» **WHAT IS NEEDED**: Among the lines below, tally those that hold "knee". Return the number and nothing more.

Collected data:

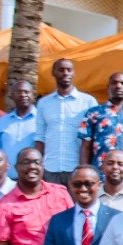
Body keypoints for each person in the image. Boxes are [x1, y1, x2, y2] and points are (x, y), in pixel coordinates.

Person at [33, 57, 97, 185]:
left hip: (78, 168)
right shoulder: (44, 103)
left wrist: (87, 167)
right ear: (53, 73)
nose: (65, 73)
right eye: (61, 70)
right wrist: (38, 166)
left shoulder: (88, 102)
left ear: (74, 73)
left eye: (69, 70)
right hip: (50, 168)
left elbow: (94, 138)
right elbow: (40, 137)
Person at [0, 80, 39, 160]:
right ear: (12, 96)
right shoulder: (2, 121)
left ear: (33, 95)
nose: (23, 95)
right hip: (7, 168)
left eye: (26, 92)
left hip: (32, 167)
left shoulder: (41, 119)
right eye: (18, 92)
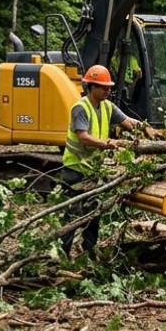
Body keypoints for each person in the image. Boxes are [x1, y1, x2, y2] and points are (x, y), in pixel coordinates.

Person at [60, 64, 141, 258]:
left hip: (93, 171)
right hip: (75, 170)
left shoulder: (107, 106)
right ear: (91, 87)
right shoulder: (81, 108)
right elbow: (83, 137)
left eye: (108, 87)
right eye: (103, 87)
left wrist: (145, 128)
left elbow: (127, 121)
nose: (107, 91)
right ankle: (62, 255)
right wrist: (108, 143)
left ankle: (90, 252)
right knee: (72, 215)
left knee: (94, 213)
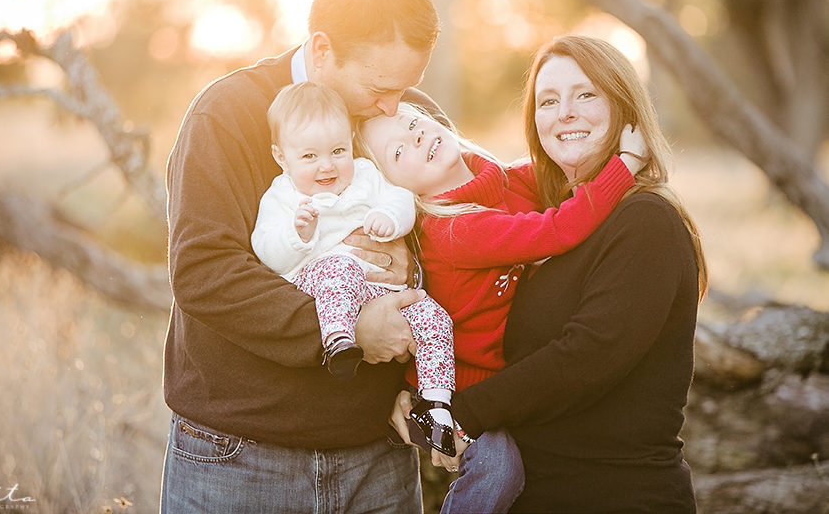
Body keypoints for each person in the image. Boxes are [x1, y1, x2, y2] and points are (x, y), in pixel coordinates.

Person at [161, 0, 443, 513]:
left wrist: (412, 269)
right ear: (321, 50)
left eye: (409, 86)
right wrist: (349, 326)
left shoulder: (411, 122)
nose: (396, 107)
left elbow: (463, 238)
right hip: (240, 458)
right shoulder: (226, 116)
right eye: (379, 86)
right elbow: (203, 272)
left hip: (377, 459)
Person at [392, 34, 709, 513]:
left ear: (625, 108)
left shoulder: (645, 221)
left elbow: (584, 359)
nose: (565, 113)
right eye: (548, 100)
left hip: (616, 497)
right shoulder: (548, 209)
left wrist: (448, 418)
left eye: (585, 95)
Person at [357, 98, 647, 513]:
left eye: (412, 121)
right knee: (500, 467)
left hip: (500, 380)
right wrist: (627, 163)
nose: (414, 135)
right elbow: (559, 230)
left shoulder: (506, 180)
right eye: (398, 152)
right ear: (393, 189)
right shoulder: (455, 230)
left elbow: (562, 173)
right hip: (445, 389)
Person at [250, 81, 457, 451]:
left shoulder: (365, 175)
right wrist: (299, 234)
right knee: (338, 271)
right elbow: (266, 252)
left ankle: (437, 404)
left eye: (338, 150)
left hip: (379, 287)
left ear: (350, 142)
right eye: (309, 157)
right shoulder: (283, 197)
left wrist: (388, 218)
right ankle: (339, 341)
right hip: (323, 282)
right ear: (282, 157)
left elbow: (401, 198)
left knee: (433, 316)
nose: (327, 165)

» **TASK RESULT**: 5